Copy out each line of the data below in which "έργο" appears.
::: DATASET EXCERPTS
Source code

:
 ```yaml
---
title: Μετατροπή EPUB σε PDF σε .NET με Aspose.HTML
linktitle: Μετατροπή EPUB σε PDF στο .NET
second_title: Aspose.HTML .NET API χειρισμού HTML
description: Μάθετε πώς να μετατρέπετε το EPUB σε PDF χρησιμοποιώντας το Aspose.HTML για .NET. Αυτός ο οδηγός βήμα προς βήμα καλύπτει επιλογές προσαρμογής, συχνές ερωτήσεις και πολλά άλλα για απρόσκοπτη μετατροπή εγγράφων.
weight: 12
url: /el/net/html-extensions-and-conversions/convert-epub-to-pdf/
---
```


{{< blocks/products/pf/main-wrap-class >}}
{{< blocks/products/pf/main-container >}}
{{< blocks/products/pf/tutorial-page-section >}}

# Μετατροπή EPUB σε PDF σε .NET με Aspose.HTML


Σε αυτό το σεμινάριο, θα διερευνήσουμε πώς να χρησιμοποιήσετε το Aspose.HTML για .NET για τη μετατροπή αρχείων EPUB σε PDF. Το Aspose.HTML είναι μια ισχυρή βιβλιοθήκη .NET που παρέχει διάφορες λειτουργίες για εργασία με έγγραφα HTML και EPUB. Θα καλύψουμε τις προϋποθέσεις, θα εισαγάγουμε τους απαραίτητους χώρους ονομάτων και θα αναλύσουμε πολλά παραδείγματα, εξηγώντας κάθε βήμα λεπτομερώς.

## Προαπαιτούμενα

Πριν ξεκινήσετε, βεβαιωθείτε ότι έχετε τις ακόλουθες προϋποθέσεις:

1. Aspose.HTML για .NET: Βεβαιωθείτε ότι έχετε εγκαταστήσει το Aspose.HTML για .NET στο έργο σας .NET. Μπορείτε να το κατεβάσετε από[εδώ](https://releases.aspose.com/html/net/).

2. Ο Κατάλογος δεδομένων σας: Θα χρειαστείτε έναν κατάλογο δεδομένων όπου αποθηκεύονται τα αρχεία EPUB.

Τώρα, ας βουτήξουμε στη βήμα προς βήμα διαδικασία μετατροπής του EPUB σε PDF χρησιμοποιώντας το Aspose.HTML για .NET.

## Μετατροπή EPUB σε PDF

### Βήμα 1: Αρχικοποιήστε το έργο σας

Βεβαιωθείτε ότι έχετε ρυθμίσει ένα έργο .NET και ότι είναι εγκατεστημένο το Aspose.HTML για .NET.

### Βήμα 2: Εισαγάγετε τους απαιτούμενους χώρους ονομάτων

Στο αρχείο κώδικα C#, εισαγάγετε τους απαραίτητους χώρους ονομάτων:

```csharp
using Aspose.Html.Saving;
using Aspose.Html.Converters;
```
::::::
§ YOUR SOLUTION
1. Aspose.HTML για .NET: Βεβαιωθείτε ότι έχετε εγκαταστήσει το Aspose.HTML για .NET στο έργο σας .NET. Μπορείτε να το κατεβάσετε από[εδώ](https://releases.aspose.com/html/net/).
### Βήμα 1: Αρχικοποιήστε το έργο σας
Βεβαιωθείτε ότι έχετε ρυθμίσει ένα έργο .NET και ότι είναι εγκατεστημένο το Aspose.HTML για .NET.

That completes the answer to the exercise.